Help! My Dog Keeps Digging in My Garden
Some dogs are natural-born diggers but there are ways to stop this unwanted behavior.
You’ve worked hard on your garden, picking weeds, preparing the soil, and planting flowers. It can be disheartening to see all of your hard work go to waste when Fido decides to dig.
Dogs dig for a wide range of reasons. Genetics play a key role in the temperament of dogs, making some breeds more likely to dig. The act of digging can also provide stress relief, cure boredom, and help pets deal with separation anxiety. In some cases, dogs will dig as a means to escape the yard.
Regardless of why your dog is digging in your garden, you’ll likely want to stop this behavior immediately. Check out these tips on how to stop your dog’s unwanted digging and keep your garden free of unsightly holes.
- Set Up a Deterrent
Sometimes the simplest thing you can do to prevent your dog from digging is to block the area. Consider installing a sturdy, flexible barrier, such as garden fencing, to prevent your dog from getting into the garden area. If you don’t like the look of fencing, you can create a deterrent with large boulders, rose bushes, or thorny shrubs.
- Create a Dig-Friendly Zone
Dogs often dig just for fun and in the right environment, digging can be a harmless activity. Consider setting up a designated area where your dog can dig without the worry of being reprimanded. Cover the digging area with loose soil or build a small sandbox. Bury dog toys as a signal to your dog that it is okay to dig there. If you catch your dog digging elsewhere, firmly and loudly say “No dig!”
- Offer a Cool Place to Relax
If you notice that your dog tends to dig only when the weather is hot, it may be because he’s trying to cool off. Digging and rolling around in the soil can help keep your dog cool when temperatures soar. If you’re dealing with this type of situation, redirect your dog to a shaded area, such as under a tree. If there is no natural shade in your yard, consider purchasing or building an all-weather doghouse.
- Get Enough Exercise
Digging is a common side effect of boredom. If your pup has a lot of excess energy to burn, he may find digging to be a pleasurable outlet. Try to help burn off your dog’s pent-up energy by ensuring that he gets enough exercise every day. Take your dog on walks at least twice per day and engage in interactive play, such as a frisbee.
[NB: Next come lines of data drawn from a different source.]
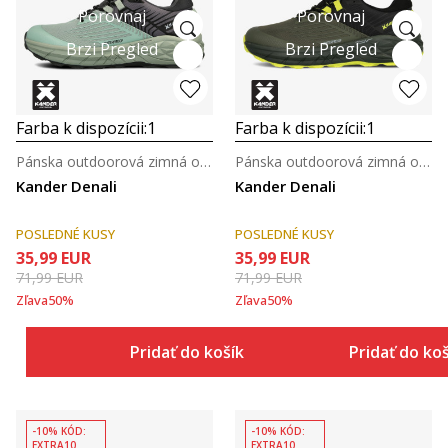
Porovnaj
Porovnaj
Brzi Pregled
Brzi Pregled
Farba k dispozícii:
1
Farba k dispozícii:
1
Pánska outdoorová zimná obuv
Pánska outdoorová zimná obuv
Kander Denali
Kander Denali
POSLEDNÉ KUSY
POSLEDNÉ KUSY
35,99
EUR
35,99
EUR
71,99
EUR
71,99
EUR
Zľava
50
%
Zľava
50
%
Pridať do košíka
Pridať do ko
-10% KÓD:
-10% KÓD:
EXTRA10
EXTRA10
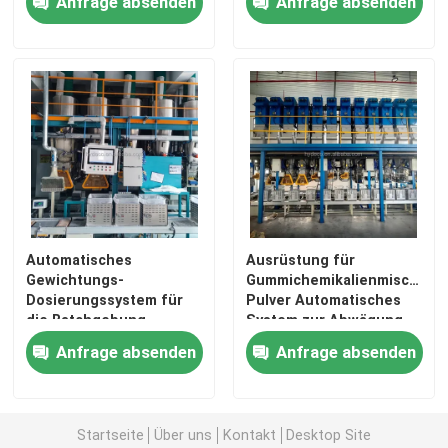
Anfrage absenden
Anfrage absenden
System
Mischende Mühlgummimaschine
Gummipulver-Fertigungsstraße
Gummiknetermaschine
Gummi-Banbury-Mischer
Automatisches
Ausrüstung für
Gewichtungs-
Gummichemikalienmischer
Dosierungssystem für
Pulver Automatisches
Gummivulkanisierungspresse
die Batchgebung
System zur Abwägung,
Dosierung und Charging
Anfrage absenden
Anfrage absenden
Regenerat-Blatt-Linie
Kunststoff-Recycling-Linie
Startseite
Über uns
Kontakt
Desktop Site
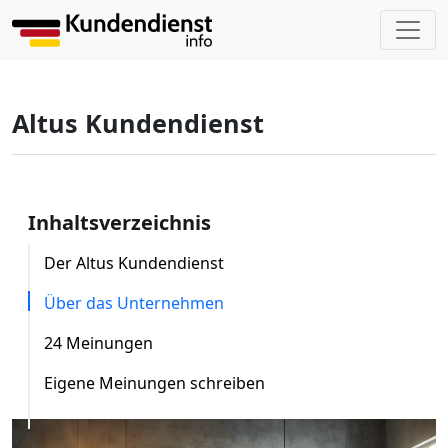
Altus Kundendienst
Inhaltsverzeichnis
Der Altus Kundendienst
Über das Unternehmen
24 Meinungen
Eigene Meinungen schreiben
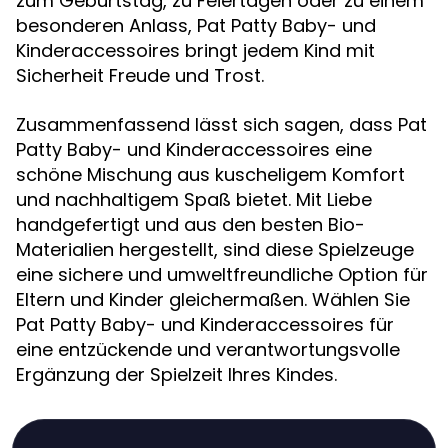
zum Geburtstag, zu Feiertagen oder zu einem
besonderen Anlass, Pat Patty Baby- und
Kinderaccessoires bringt jedem Kind mit
Sicherheit Freude und Trost.
Zusammenfassend lässt sich sagen, dass Pat
Patty Baby- und Kinderaccessoires eine
schöne Mischung aus kuscheligem Komfort
und nachhaltigem Spaß bietet. Mit Liebe
handgefertigt und aus den besten Bio-
Materialien hergestellt, sind diese Spielzeuge
eine sichere und umweltfreundliche Option für
Eltern und Kinder gleichermaßen. Wählen Sie
Pat Patty Baby- und Kinderaccessoires für
eine entzückende und verantwortungsvolle
Ergänzung der Spielzeit Ihres Kindes.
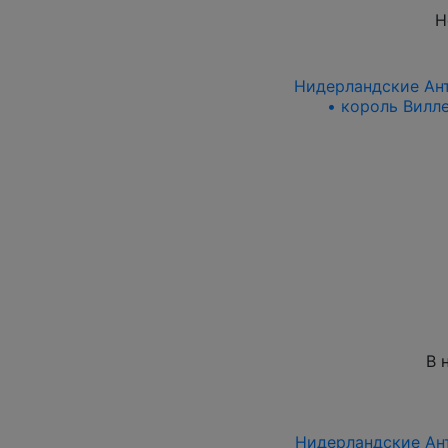
Н
Нидерландские Анти
• король Вилле
В 
Нидерландские Ант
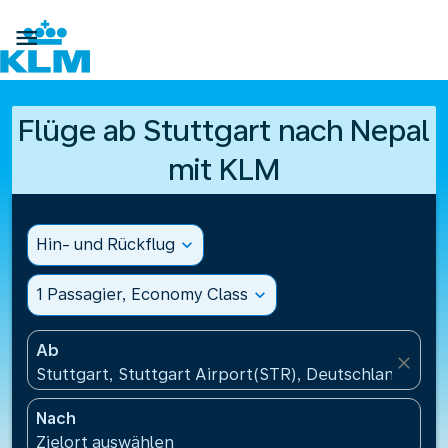

Flüge ab Stuttgart nach Nepal
mit KLM
Hin- und Rückflug
expand_more
1 Passagier, Economy Class
expand_more
Ab
close
Stuttgart, Stuttgart Airport(STR), Deutschland
Nach
Zielort auswählen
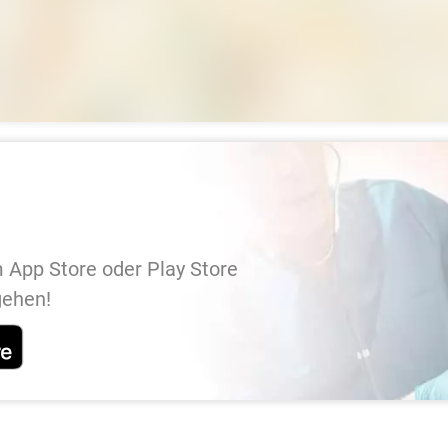
 App Store oder Play Store
gehen!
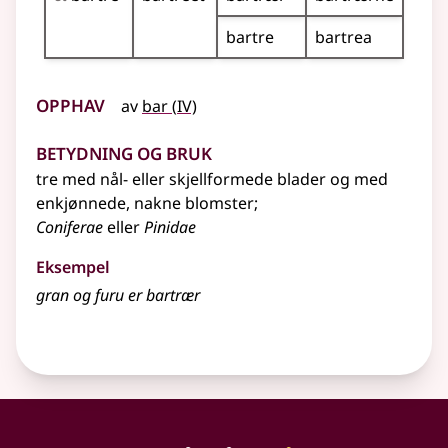
bartre
bartrea
Opphav
4
av
bar
(
IV)
Betydning og bruk
tre med nål-
eller
skjellformede blader og med
enkjønnede, nakne blomster
;
Coniferae
eller
Pinidae
Eksempel
gran og furu er bartrær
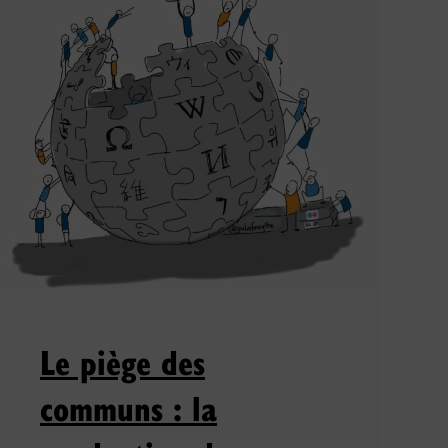
Le piège des
communs : la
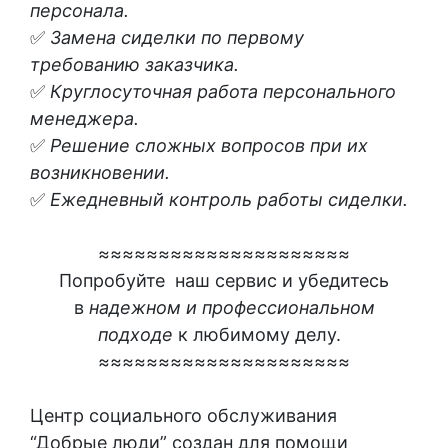
персонала.
✅
Замена сиделки по первому
требованию заказчика.
✅
Круглосуточная работа персонального
менеджера.
✅
Решение сложных вопросов при их
возникновении.
✅
Ежедневный контроль работы сиделки.
≈
≈
≈
≈
≈
≈
≈
≈
≈
≈
≈
≈
≈
≈
≈
≈
≈
≈
≈
≈
≈
Попробуйте наш сервис и убедитесь
в
надежном и профессиональном
подходе
к любимому делу.
≈
≈≈≈≈≈≈≈≈≈≈≈≈≈≈≈≈≈≈≈≈
Центр социального обслуживания
“Добрые люди” создан для помощи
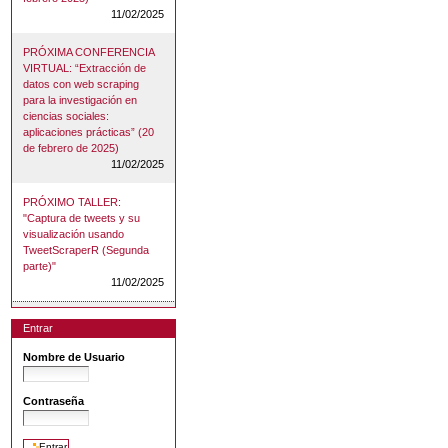
11/02/2025
PRÓXIMA CONFERENCIA
VIRTUAL: “Extracción de
datos con web scraping
para la investigación en
ciencias sociales:
aplicaciones prácticas” (20
de febrero de 2025)
11/02/2025
PRÓXIMO TALLER:
"Captura de tweets y su
visualización usando
TweetScraperR (Segunda
parte)"
11/02/2025
Entrar
Nombre de Usuario
Contraseña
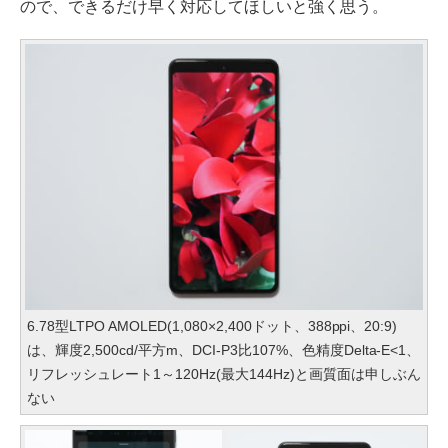
ので、できるだけ早く対応してほしいと強く思う。
6.78型LTPO AMOLED(1,080×2,400ドット、388ppi、20:9)
は、輝度2,500cd/平方m、DCI-P3比107%、色精度Delta-E<1、
リフレッシュレート1～120Hz(最大144Hz)と画質面は申しぶん
ない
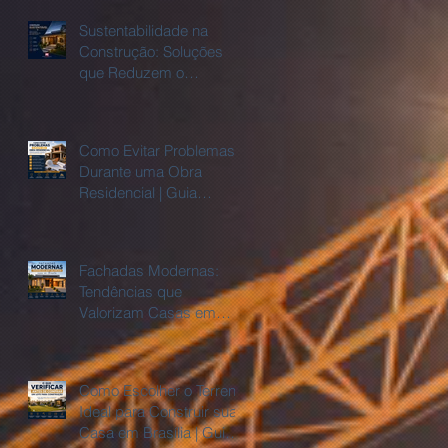
Sustentabilidade na
Construção: Soluções
que Reduzem o
Consumo de Água e
Energia
Como Evitar Problemas
Durante uma Obra
Residencial | Guia
Completo
Fachadas Modernas:
Tendências que
Valorizam Casas em
Brasília
Como Escolher o Terreno
Ideal para Construir sua
Casa em Brasília | Guia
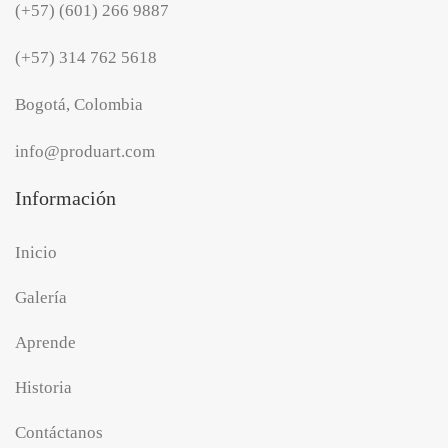
(+57) (601) 266 9887
(+57) 314 762 5618
Bogotá, Colombia
info@produart.com
Información
Inicio
Galería
Aprende
Historia
Contáctanos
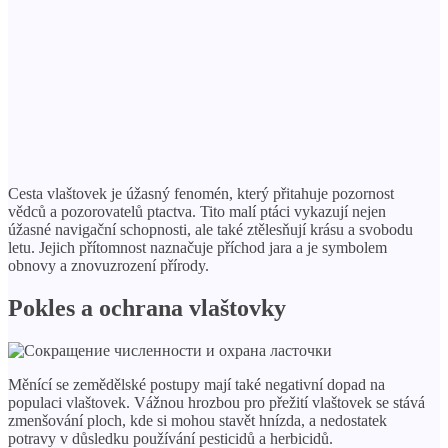
Cesta vlaštovek je úžasný fenomén, který přitahuje pozornost
vědců a pozorovatelů ptactva. Tito malí ptáci vykazují nejen
úžasné navigační schopnosti, ale také ztělesňují krásu a svobodu
letu. Jejich přítomnost naznačuje příchod jara a je symbolem
obnovy a znovuzrození přírody.
Pokles a ochrana vlaštovky
Měnící se zemědělské postupy mají také negativní dopad na
populaci vlaštovek. Vážnou hrozbou pro přežití vlaštovek se stává
zmenšování ploch, kde si mohou stavět hnízda, a nedostatek
potravy v důsledku používání pesticidů a herbicidů.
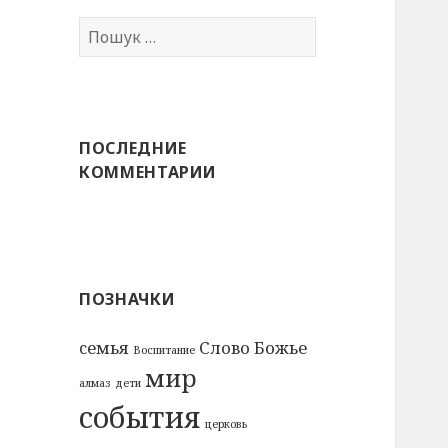
Пошук:
ПОСЛЕДНИЕ
КОММЕНТАРИИ
ПОЗНАЧКИ
cемья
Слово Божье
Воспитание
мир
алмаз
дети
события
церковь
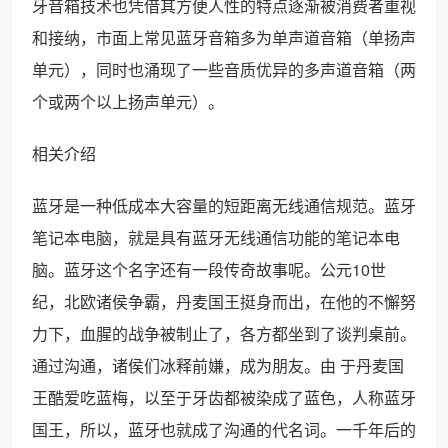
牙音箱技术也凭借其方便人性的特点逐渐被消费者重视
和接纳，市面上常见蓝牙音箱多为单声道音箱（单扬声
单元），同时也涌现了一些音质优异的多声道音箱（两
个或两个以上扬声单元）。
相关介绍
蓝牙是一种低成本大容量的短距离无线通信规范。蓝牙
笔记本电脑，就是具有蓝牙无线通信功能的笔记本电
脑。蓝牙这个名字还有一段传奇故事呢。公元10世
纪，北欧诸侯争霸，丹麦国王挺身而出，在他的不懈努
力下，血腥的战争被制止了，各方都坐到了谈判桌前。
通过沟通，诸侯们冰释前嫌，成为朋友。由 于丹麦国
王酷爱吃蓝梅，以至于牙齿都被染成了蓝色，人称蓝牙
国王，所以，蓝牙也就成了沟通的代名词。一千年后的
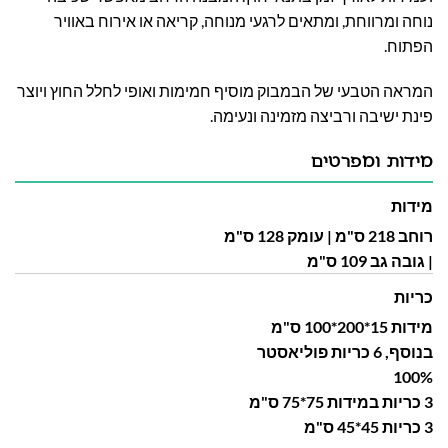
נוחה ומרווחת, ומתאים לרגעי מנוחה, קריאה או אירוח באוויר
הפתוח.
המראה הטבעי של הבמבוק מוסיף חמימות ואופי לחלל החוץ ויוצר
פינת ישיבה ורביצה מזמינה ונעימה.
מידות ומפרטים
מידות
רוחב 218 ס"מ | עומק 128 ס"מ
| גובה גב 109 ס"מ
כריות
מידות 15*200*100 ס"מ
בנוסף, 6 כריות פוליאסטר
100%
3 כריות במידות 75*75 ס"מ
3 כריות 45*45 ס"מ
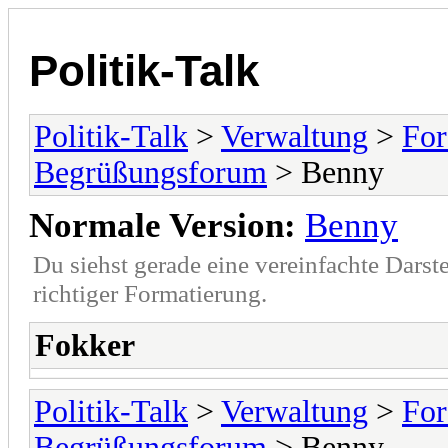
Politik-Talk
Politik-Talk
>
Verwaltung
>
For
Begrüßungsforum
> Benny
Normale Version:
Benny
Du siehst gerade eine vereinfachte Darst
richtiger Formatierung.
Fokker
Politik-Talk
>
Verwaltung
>
For
Begrüßungsforum
> Benny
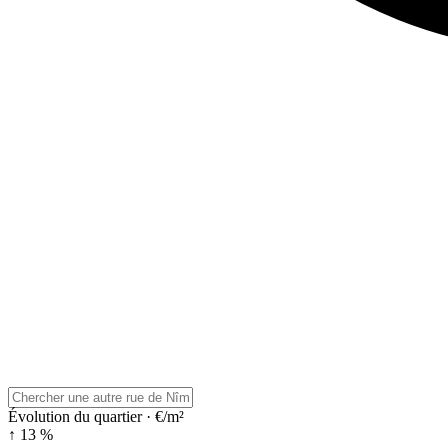
Évolution du quartier · €/m²
↑ 13 %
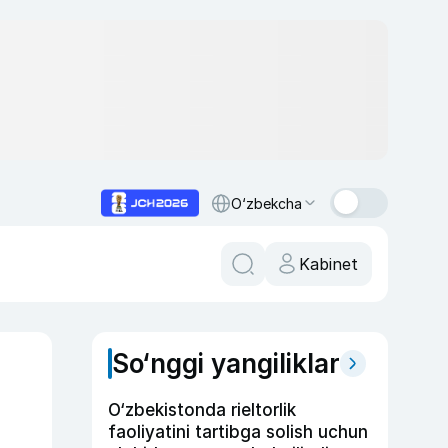
O‘zbekcha
Kabinet
So‘nggi yangiliklar
O‘zbekistonda rieltorlik
faoliyatini tartibga solish uchun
A treat dispenser can also help keep dogs busy and prevent destructive habits caused by boredom.
- Cover the Area with “Bad” Smells
Dogs have a naturally keen sense of smell. If there is a particular place in the garden that your dog likes to dig, consider covering the soil with a smelly ingredient that will cause your dog to stay away. Red cayenne pepper is an excellent example of a smell that most dogs do not like. After just one sniff, your dog will likely walk away.
- Limit Toys and Bones
Dogs can be quite territorial, especially when they live in multi-pet households. To prevent other animals in the home from stealing their stuff, dogs may bury them outdoors. To prevent this type of behavior, limit the number of toys and bones that you give your dog. With fewer possessions, your dog will be less likely to feel the need to hide the extras.
- Spray a Repellant
There are numerous commercial products on the market designed to deter dogs from digging. These sprays often contain natural herbal ingredients that will not harm your dog or your plants, such as garlic, clove, and thyme. If you don’t feel comfortable using an over-the-counter product, consider making your own homemade spray with ingredients like apple cider vinegar, citronella oil, or citrus fruit.
- Practice Training Prompts
Dogs are smart animals and can usually be trained to follow simple instructions. Simply teaching your dog “No!” can help deter unwanted digging behavior. If your dog is new to training, start with simple commands such as “stop,” “sit,” and “place.” Over time, you can introduce new commands that help you gain greater control over your dog’s behavior.
- Add Pointy Plants
If you have ever been stabbed by a cactus, you know how uncomfortable it can be. This same sensation can be experienced by a dog that jumps into a garden that has prickly plants. There are plenty of varieties of pointy plants to choose from, such as thorny rose plants which are grown in most locations in the U.S. Do your research to determine which plants are best for your location.
- Treat Separation Anxiety
Separation anxiety is a common problem in pets. This extreme attachment can cause a variety of issues, such as pacing, peeing or pooping in the house, barking and howling, chewing on furniture or other items, and digging in the yard. Treating separation anxiety requires pet owners to take a personalized approach. Some temporary solutions include the use of calming sprays or supplements. You can also try leaving an unwashed piece of your clothing at home so that your dog can experience the comfort of your smell.
Speak with a Professional
If all else fails, it may be time to speak with a professional. Start by discussing your concerns with your vet and rule out any medical conditions that could be contributing to the behavior. A professional pet trainer can often help limit or stop digging by teaching the dog how to follow the proper commands.